Data from 8 uRADMonitor sensors was checked

The sensors used are “uRADMonitor SMOGGIE” and “uRADMonitor A3”, installed in several locations: New Zealand, Australia, South Korea, USA, Guatemala, Colombia, UK and Romania. The sensors are of Romanian design and were manufactured in Timișoara by the company Magnasci SRL.

Pressure variations indicate the arrival of the shock wave at the sensor location

The sensors recorded the moment when the shock wave arrives. This is manifested by a characteristic oscillation, marked above by the white lines. This way we can calculate the time it took for the wave to reach the sensors. Knowing the distance from zero point to each sensor, we can calculate the speed of the shock wave. Calculations show that the wave traveled around the globe at a speed of about 683mph (1100km/h), a consistent value for the 8 sensors. The explosion was felt not only on the Pacific coast (San Francisco USA, South Korea, etc.) but also in the continental areas – as an example the sensors from Great Britain and Romania illustrated in the image above.

Countries at greater distance from the event recorded the arrival of two shock waves from the opposite sites of the Globe (In Romania second wave arrived 5 hours later, coming from the North-East).
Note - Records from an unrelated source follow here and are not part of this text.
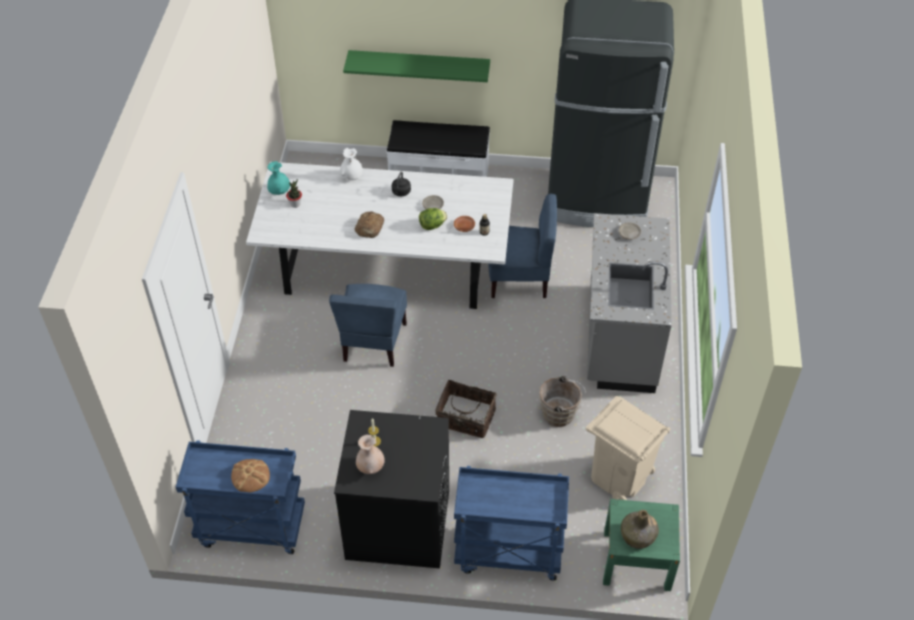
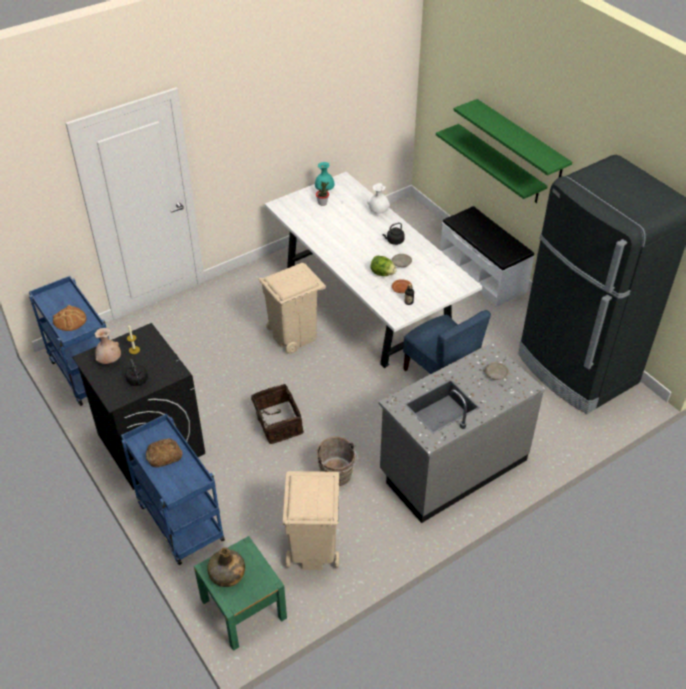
camera: 50 degrees right, 5 degrees down
(370, 227) = (343, 246): bread -> bread (163, 455)
(373, 342) = (293, 335): blue chair -> beige trash can
(418, 460) = (138, 381): none -> black kettle
(443, 32) = (521, 140): none -> green shelf

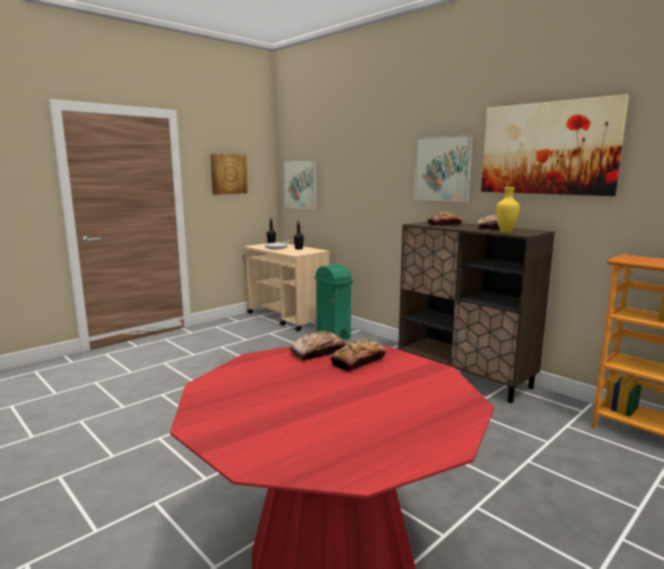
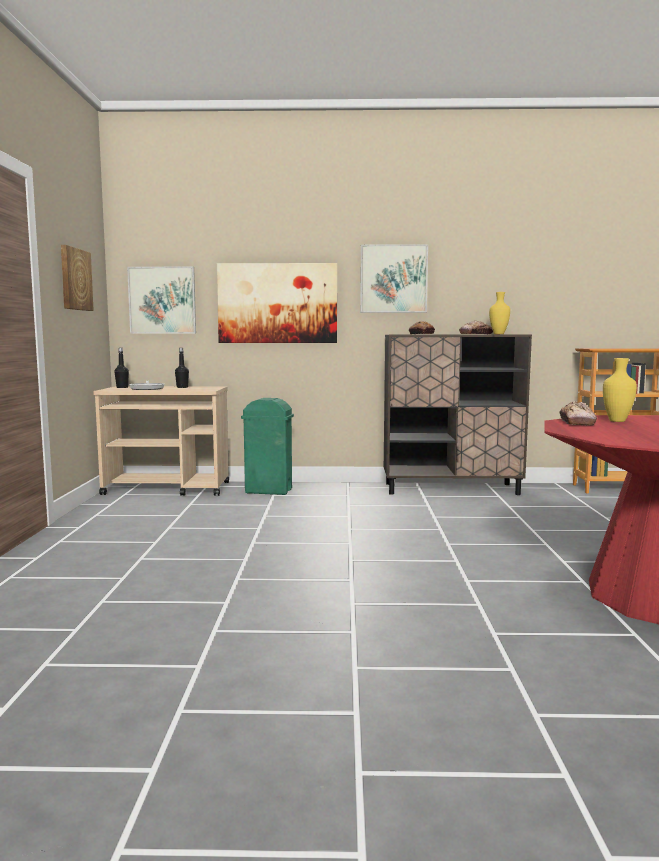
camera: 45 degrees left, 5 degrees down
(358, 361) = (616, 421): bread -> yellow vase
(547, 148) = (503, 261): picture -> picture (277, 303)

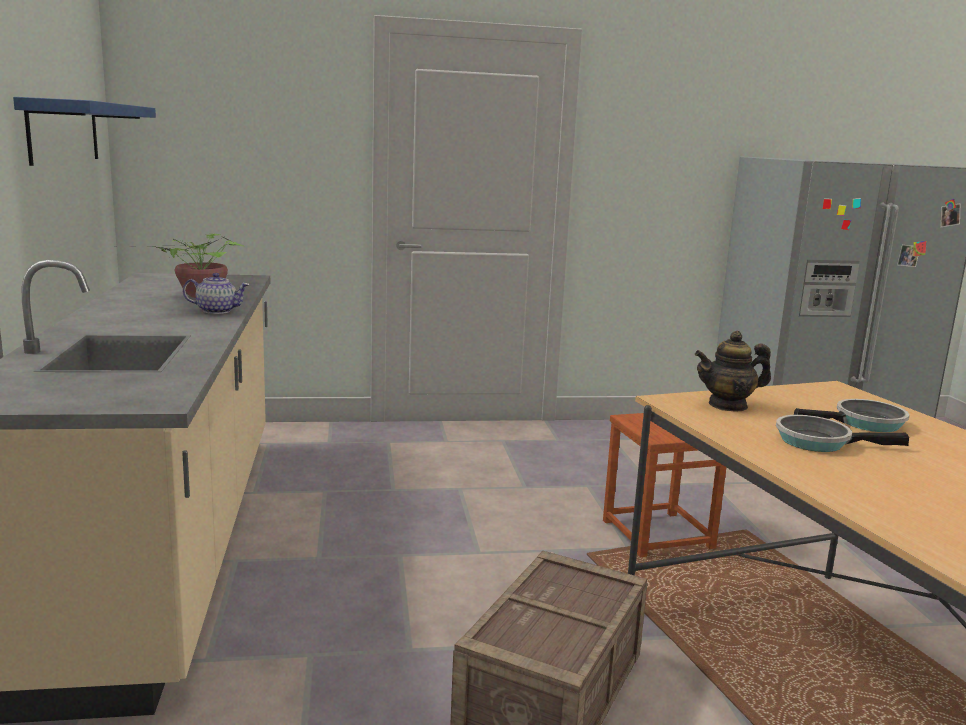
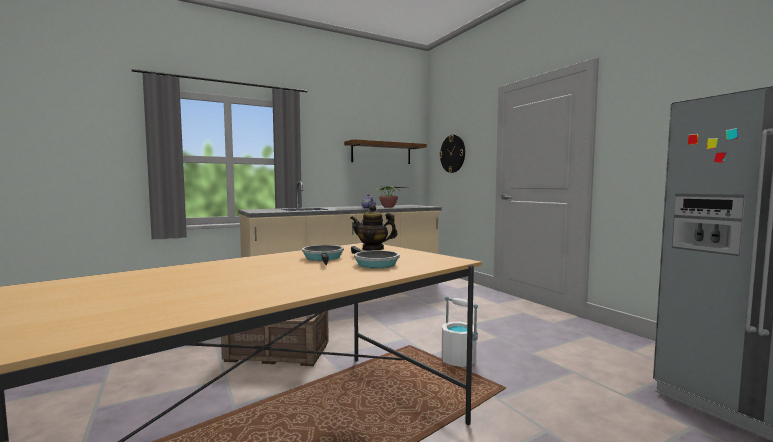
camera: 70 degrees right, 10 degrees down
(64, 132) = (381, 153): blue shelf -> brown shelf
(226, 140) = (452, 153): none -> wall clock
(657, 534) = (458, 360): brown stool -> white bucket
(728, 405) = (373, 249): teapot -> teapot turned 45 degrees counterclockwise

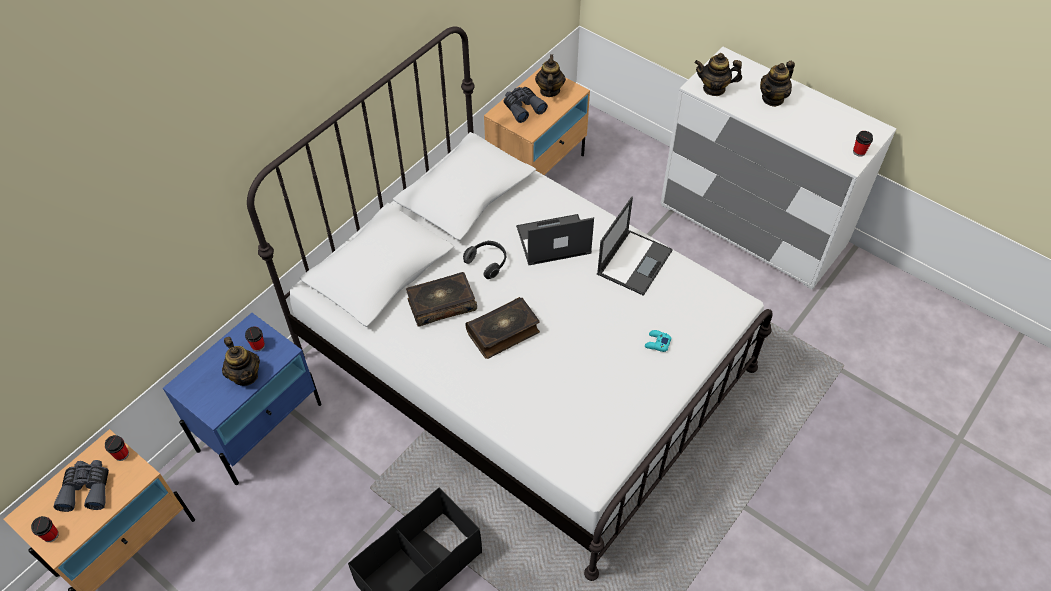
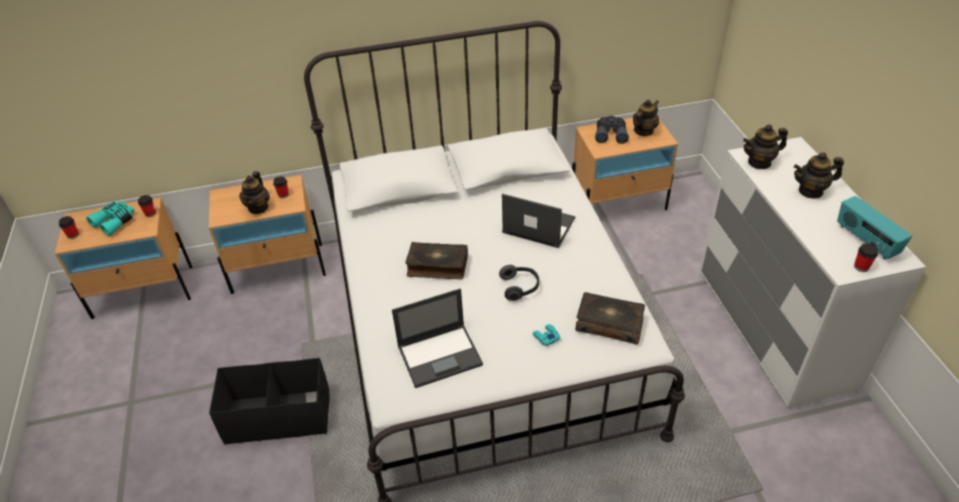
camera: 40 degrees right, 10 degrees down
(87, 489) = (115, 222): grey binoculars -> turquoise binoculars
(260, 426) = (278, 268): blue nightstand -> beige nightstand
(441, 304) = (415, 226): book -> book (609, 323)
(487, 263) = (474, 216): headphones -> headphones (520, 287)
(634, 261) = (588, 271): laptop -> laptop (440, 355)
(714, 88) = (759, 162): teapot -> teapot turned 60 degrees counterclockwise
(844, 126) = (866, 241): none -> radio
What about the impact that killed the dinosaurs?

To put these figures in perspective, it is estimated that the impact that led to the extinsion of dinosaurs generated a shockwave that has a speed of 44700mph (or 72000km/h). On the other hand, the biggest nuclear weapon detonated in the atmosphere, the Tzar Bomba, generated a pressure wave the traveled with a speed of 677mph (1090km/h) – very similar to what we saw now.

This is one example on how such a network of sensors allows us to make determinations in the case of global events. It is possible to determine precisely the location and magnitude of a major explosion and its propagation around the globe, triangulation being easy by the large number of sensors installed. Being multi-parameter sensors allow us to draw indirect conclusions about a wide range of incidents related to physical or chemical phenomena with a direct impact on us and the environment.